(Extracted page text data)
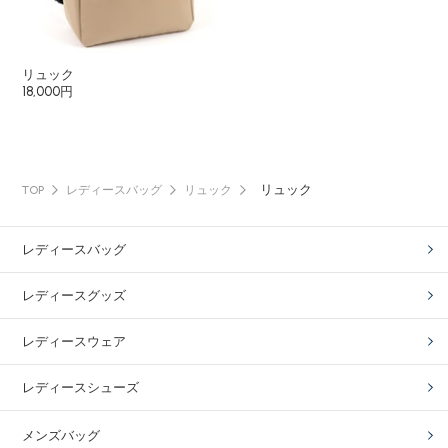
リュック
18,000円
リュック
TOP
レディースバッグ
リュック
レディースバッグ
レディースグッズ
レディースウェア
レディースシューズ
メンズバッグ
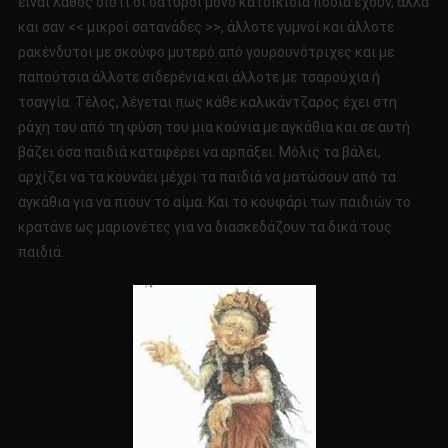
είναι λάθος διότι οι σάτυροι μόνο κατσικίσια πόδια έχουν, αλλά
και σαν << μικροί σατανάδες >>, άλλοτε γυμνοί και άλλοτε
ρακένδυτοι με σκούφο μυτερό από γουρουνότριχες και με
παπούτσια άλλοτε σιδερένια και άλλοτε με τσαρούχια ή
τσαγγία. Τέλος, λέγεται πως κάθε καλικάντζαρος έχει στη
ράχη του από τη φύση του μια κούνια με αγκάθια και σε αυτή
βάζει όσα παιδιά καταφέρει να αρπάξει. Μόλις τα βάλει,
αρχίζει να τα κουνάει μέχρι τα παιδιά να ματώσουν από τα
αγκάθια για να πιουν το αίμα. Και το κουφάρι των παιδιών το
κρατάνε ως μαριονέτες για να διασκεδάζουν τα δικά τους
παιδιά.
* * *
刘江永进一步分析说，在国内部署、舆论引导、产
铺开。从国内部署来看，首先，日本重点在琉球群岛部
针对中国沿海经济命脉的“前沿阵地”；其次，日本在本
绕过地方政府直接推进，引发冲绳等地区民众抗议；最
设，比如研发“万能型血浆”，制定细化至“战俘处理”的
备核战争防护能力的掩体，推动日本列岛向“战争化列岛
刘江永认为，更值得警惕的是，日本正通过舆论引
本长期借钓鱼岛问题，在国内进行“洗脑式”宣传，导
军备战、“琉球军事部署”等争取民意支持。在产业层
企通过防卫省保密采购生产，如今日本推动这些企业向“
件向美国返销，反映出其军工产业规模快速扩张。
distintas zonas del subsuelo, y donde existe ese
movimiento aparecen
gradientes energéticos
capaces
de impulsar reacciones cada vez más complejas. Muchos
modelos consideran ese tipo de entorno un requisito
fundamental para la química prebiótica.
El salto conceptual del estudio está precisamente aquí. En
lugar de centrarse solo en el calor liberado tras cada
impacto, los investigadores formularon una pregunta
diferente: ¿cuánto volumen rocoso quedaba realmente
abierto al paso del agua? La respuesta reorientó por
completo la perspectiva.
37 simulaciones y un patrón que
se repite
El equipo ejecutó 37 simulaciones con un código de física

→ What is required: Count, and answer with the number only: how many lines of the data include the string "άλλοτε"?

→ Response box: 2